**Directions**
Keep the images out and copy every entry below exactly.
--- Input data Enclosed Below ---
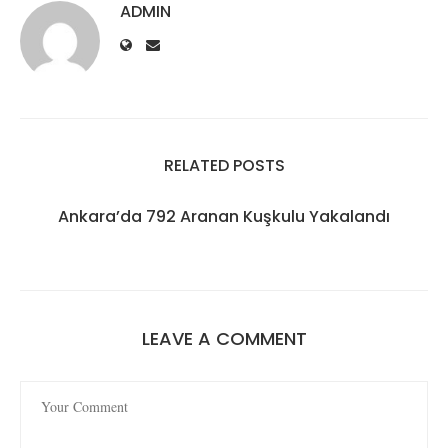
ADMIN
RELATED POSTS
Ankara’da 792 Aranan Kuşkulu Yakalandı
LEAVE A COMMENT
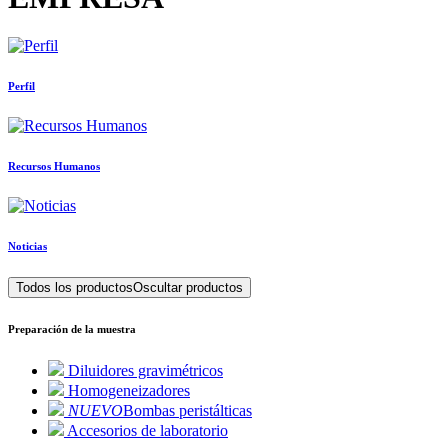
Perfil
Recursos Humanos
Noticias
Todos los productos
Oscultar productos
Preparación de la muestra
Diluidores gravimétricos
Homogeneizadores
NUEVO
Bombas peristálticas
Accesorios de laboratorio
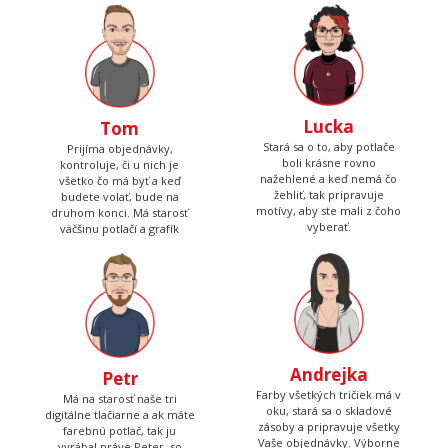
Lucka
Tom
Stará sa o to, aby potlače
Prijíma objednávky,
boli krásne rovno
kontroluje, či u nich je
nažehlené a keď nemá čo
všetko čo má byť a keď
žehliť, tak pripravuje
budete volať, bude na
motívy, aby ste mali z čoho
druhom konci. Má starosť
vyberať.
väčšinu potlačí a grafík
Andrejka
Petr
Farby všetkých tričiek má v
Má na starosť naše tri
oku, stará sa o skladové
digitálne tlačiarne a ak máte
zásoby a pripravuje všetky
farebnú potlač, tak ju
Vaše objednávky. Výborne
vyrábal práve Peter, so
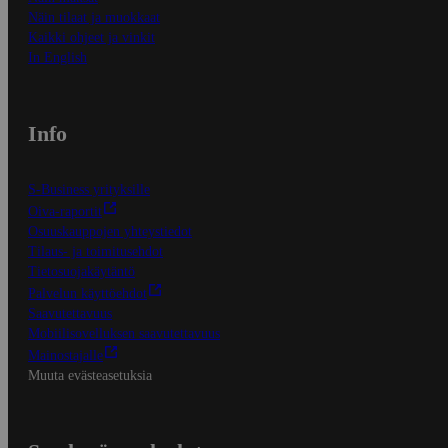
Näin tilaat ja muokkaat
Kaikki ohjeet ja vinkit
In English
Info
S-Business yrityksille
Oiva-raportit
Osuuskauppojen yhteystiedot
Tilaus- ja toimitusehdot
Tietosuojakäytäntö
Palvelun käyttöehdot
Saavutettavuus
Mobiilisovelluksen saavutettavuus
Mainostajalle
Muuta evästeasetuksia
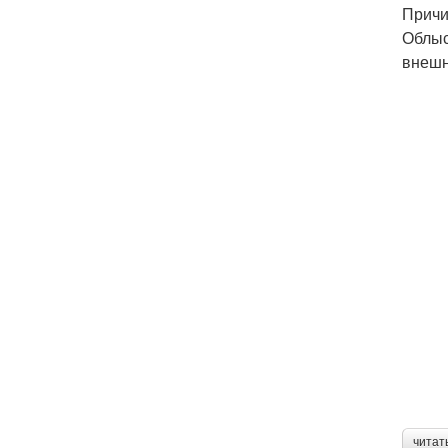
Причи
Облыс
внешн
читат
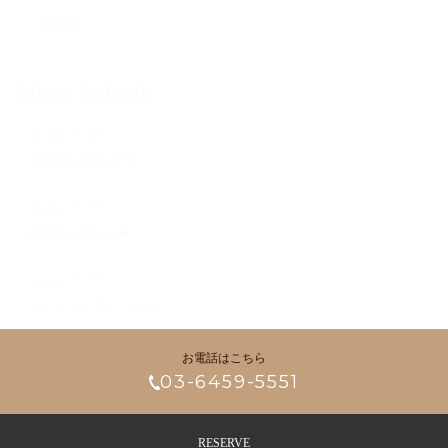
~ BLOG ~
New Article
2026.07.27
※大切なお知らせ※
2026.07.17
■大切なお知らせ■
2026.07.17
☆チェリーブロッサム☆
お電話はこちら
03-6459-5551
RESERVE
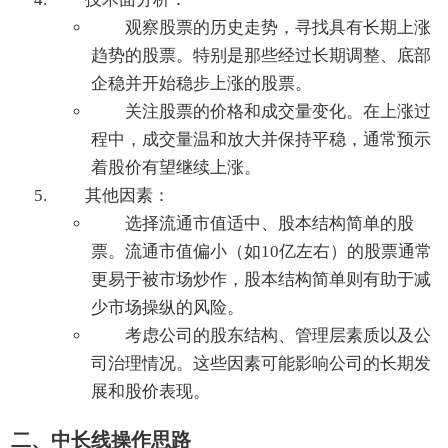
观察股票的历史走势，寻找具有长期上涨
趋势的股票。特别是那些经过长期调整、底部
企稳并开始稳步上涨的股票。
关注股票的价格和成交量变化。在上涨过
程中，成交量温和放大并保持平稳，通常预示
着股价有望继续上涨。
其他因素：
选择流通市值适中、股本结构简单的股
票。流通市值偏小（如10亿左右）的股票通常
更易于被市场炒作，股本结构简单则有助于减
少市场操纵的风险。
考虑公司的股东结构、管理层素质以及公
司治理情况。这些因素可能影响公司的长期发
展和股价表现。
二、中长线操作思路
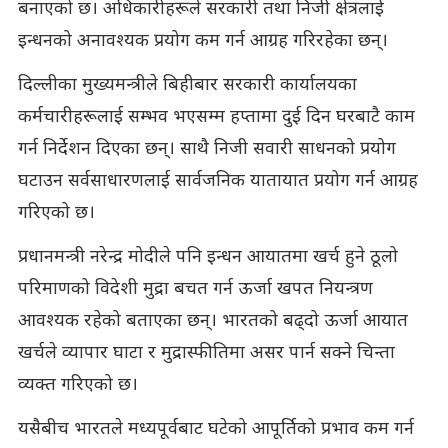
बनाएको छ। अधिकारीहरूले सरकारी तथा निजी क्षेत्रलाई
इन्धनको अनावश्यक प्रयोग कम गर्न आग्रह गरिरहेका छन्।
दिल्लीका मुख्यमन्त्रीले बिहीबार सरकारी कार्यालयका
कर्मचारीहरूलाई सम्भव भएसम्म हप्तामा दुई दिन घरबाटै काम
गर्न निर्देशन दिएका छन्। साथै निजी सवारी साधनको प्रयोग
घटाउन सर्वसाधारणलाई सार्वजनिक यातायात प्रयोग गर्न आग्रह
गरिएको छ।
प्रधानमन्त्री नरेन्द्र मोदीले पनि इन्धन आयातमा खर्च हुने ठूलो
परिमाणको विदेशी मुद्रा बचत गर्न ऊर्जा खपत नियन्त्रण
आवश्यक रहेको बताएका छन्। भारतको बढ्दो ऊर्जा आयात
खर्चले व्यापार घाटा र मुद्रास्फीतिमा असर पार्न सक्ने चिन्ता
व्यक्त गरिएको छ।
यसैबीच भारतले मध्यपूर्वबाट घटेको आपूर्तिको प्रभाव कम गर्न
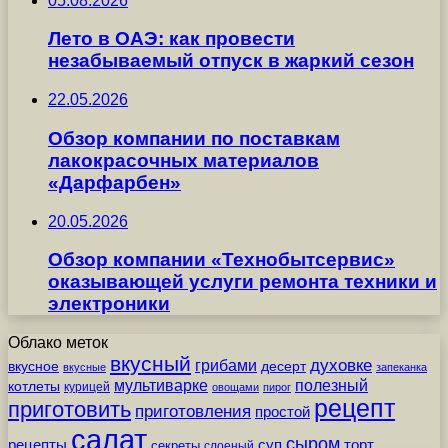
05.08.2026
Лето в ОАЭ: как провести
незабываемый отпуск в жаркий сезон
22.05.2026
Обзор компании по поставкам
лакокрасочных материалов
«Дарфарбен»
20.05.2026
Обзор компании «Технобытсервис»
оказывающей услуги ремонта техники и
электроники
Облако меток
вкусный
грибами
духовке
вкусное
десерт
вкусные
запеканка
мультиварке
полезный
котлеты
курицей
овощами
пирог
рецепт
приготовить
приготовления
простой
салат
сыром
рецепты
суп
торт
секреты
слоеный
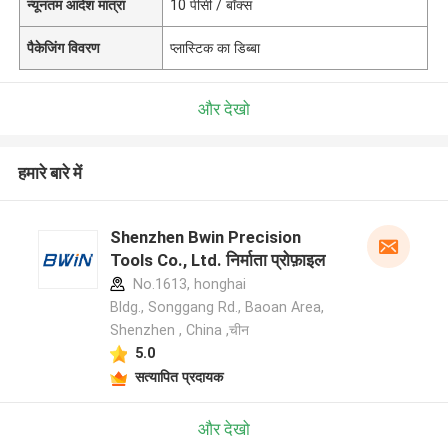
न्यूनतम आदेश मात्रा
10 पीसी / बॉक्स
पैकेजिंग विवरण
प्लास्टिक का डिब्बा
और देखो
हमारे बारे में
Shenzhen Bwin Precision
Tools Co., Ltd. निर्माता प्रोफ़ाइल
No.1613, honghai
Bldg., Songgang Rd., Baoan Area,
Shenzhen , China ,चीन
5.0
सत्यापित प्रदायक
और देखो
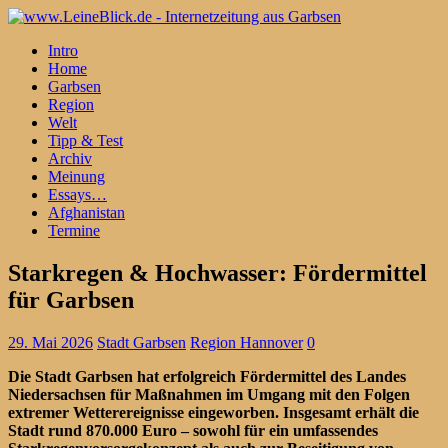
Intro
Home
Garbsen
Region
Welt
Tipp & Test
Archiv
Meinung
Essays…
Afghanistan
Termine
Starkregen & Hochwasser: Fördermittel
für Garbsen
29. Mai 2026
Stadt Garbsen
Region Hannover
0
Die Stadt Garbsen hat erfolgreich Fördermittel des Landes
Niedersachsen für Maßnahmen im Umgang mit den Folgen
extremer Wetterereignisse eingeworben. Insgesamt erhält die
Stadt rund 870.000 Euro – sowohl für ein umfassendes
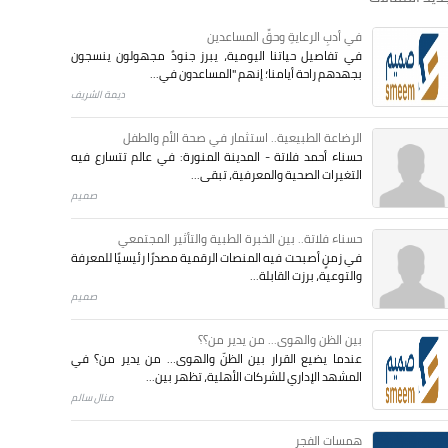
في أدبِ الرعايةِ وحقِّ المساعدين
في تفاصيل حياتنا اليومية، يبرز جنودٌ مجهولون ينسجون
بجهدهم راحة أيامنا؛ إنهم "المساعدون في...
ديمة الشريف
الرضاعة الطبيعية.. استثمار في صحة الأم والطفل
حسناء أحمد فلاتة - المدينة المنورة: في عالم تتسارع فيه
التغيرات الصحية والمعرفية، تبقى...
صميم
حسناء فلاتة.. بين الخبرة الطبية والتأثير المجتمعي
في زمنٍ أصبحت فيه المنصات الرقمية مصدرًا رئيسيًا للمعرفة
والتوعية، برزت القابلة...
صميم
بين الظن والهوى... من يدير من؟؟
عندما يضيع القرار بين الظنّ والهوى… من يدير من؟ في
المشهد الإداري للشركات الأهلية، تظهر بين...
منال سالم
همسات الفجر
--- End of Enclosed Input data ---
**Exercise result**
ADMIN
RELATED POSTS
Ankara’da 792 Aranan Kuşkulu Yakalandı
LEAVE A COMMENT
Perfil
Recursos Humanos
Noticias
Todos los productos
Oscultar productos
Preparación de la muestra
Diluidores gravimétricos
Homogeneizadores
NUEVO
Bombas peristálticas
Accesorios de laboratorio
Lucka
Tom
Stará sa o to, aby potlače
Prijíma objednávky,
boli krásne rovno
kontroluje, či u nich je
nažehlené a keď nemá čo
všetko čo má byť a keď
žehliť, tak pripravuje
budete volať, bude na
motívy, aby ste mali z čoho
druhom konci. Má starosť
vyberať.
väčšinu potlačí a grafík
Andrejka
Petr
Farby všetkých tričiek má v
Má na starosť naše tri
oku, stará sa o skladové
digitálne tlačiarne a ak máte
zásoby a pripravuje všetky
farebnú potlač, tak ju
Vaše objednávky. Výborne
vyrábal práve Peter, so
Näin tilaat ja muokkaat
Kaikki ohjeet ja vinkit
In English
Info
S-Business yrityksille
Oiva-raportit
Osuuskauppojen yhteystiedot
Tilaus- ja toimitusehdot
Tietosuojakäytäntö
Palvelun käyttöehdot
Saavutettavuus
Mobiilisovelluksen saavutettavuus
Mainostajalle
Muuta evästeasetuksia
Причи
Облыс
внешн
читат
~ BLOG ~
New Article
2026.07.27
※大切なお知らせ※
2026.07.17
■大切なお知らせ■
2026.07.17
☆チェリーブロッサム☆
お電話はこちら
03-6459-5551
RESERVE
观察股票的历史走势，寻找具有长期上涨
趋势的股票。特别是那些经过长期调整、底部
企稳并开始稳步上涨的股票。
关注股票的价格和成交量变化。在上涨过
程中，成交量温和放大并保持平稳，通常预示
着股价有望继续上涨。
其他因素：
选择流通市值适中、股本结构简单的股
票。流通市值偏小（如10亿左右）的股票通常
更易于被市场炒作，股本结构简单则有助于减
少市场操纵的风险。
考虑公司的股东结构、管理层素质以及公
司治理情况。这些因素可能影响公司的长期发
展和股价表现。
二、中长线操作思路
बनाएको छ। अधिकारीहरूले सरकारी तथा निजी क्षेत्रलाई
इन्धनको अनावश्यक प्रयोग कम गर्न आग्रह गरिरहेका छन्।
दिल्लीका मुख्यमन्त्रीले बिहीबार सरकारी कार्यालयका
कर्मचारीहरूलाई सम्भव भएसम्म हप्तामा दुई दिन घरबाटै काम
गर्न निर्देशन दिएका छन्। साथै निजी सवारी साधनको प्रयोग
घटाउन सर्वसाधारणलाई सार्वजनिक यातायात प्रयोग गर्न आग्रह
गरिएको छ।
प्रधानमन्त्री नरेन्द्र मोदीले पनि इन्धन आयातमा खर्च हुने ठूलो
परिमाणको विदेशी मुद्रा बचत गर्न ऊर्जा खपत नियन्त्रण
आवश्यक रहेको बताएका छन्। भारतको बढ्दो ऊर्जा आयात
खर्चले व्यापार घाटा र मुद्रास्फीतिमा असर पार्न सक्ने चिन्ता
व्यक्त गरिएको छ।
यसैबीच भारतले मध्यपूर्वबाट घटेको आपूर्तिको प्रभाव कम गर्न
05.08.2026
Лето в ОАЭ: как провести
незабываемый отпуск в жаркий сезон
22.05.2026
Обзор компании по поставкам
лакокрасочных материалов
«Дарфарбен»
20.05.2026
Обзор компании «Технобытсервис»
оказывающей услуги ремонта техники и
электроники
Облако меток
вкусный
грибами
духовке
вкусное
десерт
вкусные
запеканка
мультиварке
полезный
котлеты
курицей
овощами
пирог
рецепт
приготовить
приготовления
простой
салат
сыром
рецепты
суп
торт
секреты
слоеный
न्यूनतम आदेश मात्रा
10 पीसी / बॉक्स
पैकेजिंग विवरण
प्लास्टिक का डिब्बा
और देखो
हमारे बारे में
Shenzhen Bwin Precision
Tools Co., Ltd. निर्माता प्रोफ़ाइल
No.1613, honghai
Bldg., Songgang Rd., Baoan Area,
Shenzhen , China ,चीन
5.0
सत्यापित प्रदायक
और देखो
Intro
Home
Garbsen
Region
Welt
Tipp & Test
Archiv
Meinung
Essays…
Afghanistan
Termine
Starkregen & Hochwasser: Fördermittel
für Garbsen
29. Mai 2026
Stadt Garbsen
Region Hannover
0
Die Stadt Garbsen hat erfolgreich Fördermittel des Landes
Niedersachsen für Maßnahmen im Umgang mit den Folgen
extremer Wetterereignisse eingeworben. Insgesamt erhält die
Stadt rund 870.000 Euro – sowohl für ein umfassendes
في أدبِ الرعايةِ وحقِّ المساعدين
في تفاصيل حياتنا اليومية، يبرز جنودٌ مجهولون ينسجون
بجهدهم راحة أيامنا؛ إنهم "المساعدون في...
ديمة الشريف
الرضاعة الطبيعية.. استثمار في صحة الأم والطفل
حسناء أحمد فلاتة - المدينة المنورة: في عالم تتسارع فيه
التغيرات الصحية والمعرفية، تبقى...
صميم
حسناء فلاتة.. بين الخبرة الطبية والتأثير المجتمعي
في زمنٍ أصبحت فيه المنصات الرقمية مصدرًا رئيسيًا للمعرفة
والتوعية، برزت القابلة...
صميم
بين الظن والهوى... من يدير من؟؟
عندما يضيع القرار بين الظنّ والهوى… من يدير من؟ في
المشهد الإداري للشركات الأهلية، تظهر بين...
منال سالم
همسات الفجر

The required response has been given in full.